> [Text passage]:

————————

Pure alexia exhibits some unexpected residual abilities despite the inability to read words. For instance, one patient had preserved calculation capabilities such as deciding which number was greater, and whether a number was odd or even with greater than chance probability. The study showed that the patient was also able to calculate simple arithmetic tasks such as addition, subtraction, and division, but not multiplication, even though the patient could not read the numbers. For example, the patient would be presented with "8 – 6", and he or she would read it as "five minus four", but still come up with the correct answer "two" with greater than chance accuracy. Pure alexia patients also seem to retain some residual semantic processing. They are able to perform better than chance when forced to make a lexical decision or make a semantic-categorisation decision. These subjects also performed better with nouns than functors, better with words that had high rather than low imageability, and performed poorly with suffixes. However, this may be due to right hemisphere input or residual left hemisphere input.

==Research==
In patients, a common symptom is letter-by-letter reading or LBL. This action is a compensatory strategy which these patients use in order to come up with a semblance of reading. It is essentially looking at the consonants and vowels of the word and sounding them out as they sound. However, this method does not always work, especially for words like 'phone' where the ph sounds like an f, but if sounded out, does not sound like an f. Also, by reading words in the fashion, the rate at which patients read words is much slower compared to people who do not have this disability. Petersen et al. proved that the issue of reading time had more to do with the length of the words than reading ability. The team had 4 patients with right hemisphere damage and 4 patients with left hemisphere damage in the temporo-occipital lobes as well as 26 controls were shown one word at a time on a screen. They were exposed to 20 words of 3 and 5 letters, 12 words of 7 letters. The subjects were asked to read the words as quickly and as accurately as possible. The patients with left hemisphere lesions consistently read the longer words slower than the controls despite the difficulty of the word. It is thought that as the word gets longer, the letters on the outsides of the word go into peripheral vision, making the patient shift their attention thus making the patient take longer to read.

————————

> [Extracted records]:

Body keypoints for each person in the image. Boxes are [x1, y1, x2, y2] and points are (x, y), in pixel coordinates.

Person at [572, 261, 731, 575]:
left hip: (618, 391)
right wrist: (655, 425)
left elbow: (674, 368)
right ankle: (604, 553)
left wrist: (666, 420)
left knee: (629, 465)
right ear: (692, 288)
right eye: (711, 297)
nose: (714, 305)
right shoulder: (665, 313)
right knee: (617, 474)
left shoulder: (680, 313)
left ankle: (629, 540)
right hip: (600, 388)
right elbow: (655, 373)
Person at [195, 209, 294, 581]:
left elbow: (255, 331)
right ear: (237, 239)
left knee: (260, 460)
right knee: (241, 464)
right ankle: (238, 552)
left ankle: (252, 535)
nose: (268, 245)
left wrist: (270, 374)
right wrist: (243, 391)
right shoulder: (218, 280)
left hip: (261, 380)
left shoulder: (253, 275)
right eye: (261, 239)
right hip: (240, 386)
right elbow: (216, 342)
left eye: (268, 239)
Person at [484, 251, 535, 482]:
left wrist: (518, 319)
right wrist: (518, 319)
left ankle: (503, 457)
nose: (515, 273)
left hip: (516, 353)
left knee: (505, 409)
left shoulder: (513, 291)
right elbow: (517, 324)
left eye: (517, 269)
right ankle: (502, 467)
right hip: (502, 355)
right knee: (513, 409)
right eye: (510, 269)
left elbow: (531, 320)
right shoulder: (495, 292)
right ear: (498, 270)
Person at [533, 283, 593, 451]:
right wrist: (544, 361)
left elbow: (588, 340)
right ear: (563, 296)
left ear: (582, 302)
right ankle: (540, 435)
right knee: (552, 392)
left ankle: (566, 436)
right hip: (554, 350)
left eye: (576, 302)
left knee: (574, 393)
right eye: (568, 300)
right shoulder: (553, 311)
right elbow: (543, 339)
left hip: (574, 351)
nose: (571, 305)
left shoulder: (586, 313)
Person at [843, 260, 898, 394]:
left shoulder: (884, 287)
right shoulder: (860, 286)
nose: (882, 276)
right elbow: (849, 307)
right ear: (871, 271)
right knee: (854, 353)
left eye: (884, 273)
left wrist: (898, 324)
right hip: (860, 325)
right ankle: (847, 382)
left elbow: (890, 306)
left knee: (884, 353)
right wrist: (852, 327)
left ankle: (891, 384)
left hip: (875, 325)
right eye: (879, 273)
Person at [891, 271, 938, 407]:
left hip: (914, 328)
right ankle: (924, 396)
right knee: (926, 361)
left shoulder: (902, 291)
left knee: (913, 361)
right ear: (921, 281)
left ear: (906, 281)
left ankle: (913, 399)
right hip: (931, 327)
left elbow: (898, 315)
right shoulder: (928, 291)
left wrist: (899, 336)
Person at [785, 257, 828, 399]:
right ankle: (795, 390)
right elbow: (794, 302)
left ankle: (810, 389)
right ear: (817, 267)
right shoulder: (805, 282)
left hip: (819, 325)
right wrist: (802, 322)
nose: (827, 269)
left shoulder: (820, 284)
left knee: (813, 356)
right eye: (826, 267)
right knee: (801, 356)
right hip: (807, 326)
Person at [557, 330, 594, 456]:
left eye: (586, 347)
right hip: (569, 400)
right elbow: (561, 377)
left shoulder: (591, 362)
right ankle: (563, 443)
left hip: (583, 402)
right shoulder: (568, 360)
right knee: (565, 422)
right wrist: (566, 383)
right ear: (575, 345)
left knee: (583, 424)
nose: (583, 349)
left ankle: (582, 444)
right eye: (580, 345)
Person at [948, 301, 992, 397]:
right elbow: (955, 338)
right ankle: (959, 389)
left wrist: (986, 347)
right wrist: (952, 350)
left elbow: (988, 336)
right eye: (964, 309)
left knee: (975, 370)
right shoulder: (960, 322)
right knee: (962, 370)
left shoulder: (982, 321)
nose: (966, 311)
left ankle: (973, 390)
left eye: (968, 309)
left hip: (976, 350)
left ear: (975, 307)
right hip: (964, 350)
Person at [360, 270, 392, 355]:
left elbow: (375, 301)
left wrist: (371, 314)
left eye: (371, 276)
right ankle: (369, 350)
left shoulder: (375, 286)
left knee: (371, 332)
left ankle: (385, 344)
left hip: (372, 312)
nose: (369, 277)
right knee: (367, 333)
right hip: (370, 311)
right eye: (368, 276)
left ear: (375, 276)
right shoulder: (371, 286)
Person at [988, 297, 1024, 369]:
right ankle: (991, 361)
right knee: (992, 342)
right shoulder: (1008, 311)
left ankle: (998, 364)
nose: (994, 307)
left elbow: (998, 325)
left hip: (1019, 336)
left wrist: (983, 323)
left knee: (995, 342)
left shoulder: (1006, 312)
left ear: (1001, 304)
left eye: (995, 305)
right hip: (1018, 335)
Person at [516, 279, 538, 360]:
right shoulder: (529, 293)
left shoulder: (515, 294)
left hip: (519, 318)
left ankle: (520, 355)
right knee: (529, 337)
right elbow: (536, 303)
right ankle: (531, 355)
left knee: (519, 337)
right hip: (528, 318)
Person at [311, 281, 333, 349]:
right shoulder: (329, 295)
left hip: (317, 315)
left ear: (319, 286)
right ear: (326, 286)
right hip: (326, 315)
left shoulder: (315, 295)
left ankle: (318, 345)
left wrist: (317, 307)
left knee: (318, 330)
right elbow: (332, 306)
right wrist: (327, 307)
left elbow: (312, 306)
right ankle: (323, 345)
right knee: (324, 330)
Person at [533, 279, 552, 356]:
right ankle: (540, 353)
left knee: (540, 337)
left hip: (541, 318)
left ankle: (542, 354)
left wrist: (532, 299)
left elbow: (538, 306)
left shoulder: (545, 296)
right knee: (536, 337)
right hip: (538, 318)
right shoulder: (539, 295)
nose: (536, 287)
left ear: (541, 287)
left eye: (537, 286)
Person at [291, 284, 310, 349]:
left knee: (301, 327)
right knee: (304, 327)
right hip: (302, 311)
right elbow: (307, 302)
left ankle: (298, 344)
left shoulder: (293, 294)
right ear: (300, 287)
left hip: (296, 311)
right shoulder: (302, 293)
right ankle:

————————

> [Tasks and exercises]:
1. Answer these questions using the passage on pure alexia.
(a) Which arithmetic operation could the patient not carry out?
(b) How many controls took part in the study by Petersen et al.?
(c) Which word does the passage give as one where sounding out the letters does not work?
2. Carry on with the passage on pure alexia, picking up after its last sentence.

> [Numbered answers]:
1.
(a) Multiplication.
(b) 26.
(c) 'phone'.

2.
==Rehabilitation==
Though there have been ample attempts to rehabilitate patients with pure alexia, few have proven to be effective on a large scale. Most rehabilitation practices have been specialized to a single patient or small patient group. At the simplest level, patients seeking rehabilitation are asked to practice reading words aloud repeatedly. This is meant to stimulate the damaged system of the brain. This is known as multiple oral re-reading (MOR) treatment. This is a text-based approach that is implemented in order to prevent patients from LBL reading. MOR works by reading aloud the same text repeatedly until certain criteria are reached. The most important criteria for a pure alexic patient is reading at an improved rate. The treatment aims to shift patients away from the LBL reading strategy by strengthening links between visual input and the associated orthographic representations. This repetition supports the idea of using top-down processing initially minimize the effects peripheral processing which were demonstrated in the study above. From here, the goal is to increase bottom-up processing. This will hopefully aid in word recognition and promote interactive processing of all available information to support reading. 'The supported reading stimulation from MOR has a rehabilitative effect so that reading rate and accuracy are better for untrained text, and word-form recognition improves as evidenced by a reduced word-length effect.' These tactics have seen quite good success.
Another tactic that has been employed is the use of cross modal therapy. In this therapy, patients are asked to trace the words in which they are trying to read aloud. There has been success using cross modal therapy such as kinaesthetic or motor-cross cuing therapy, but tends to be a more feasible approach for those on the slower reading end of the spectrum.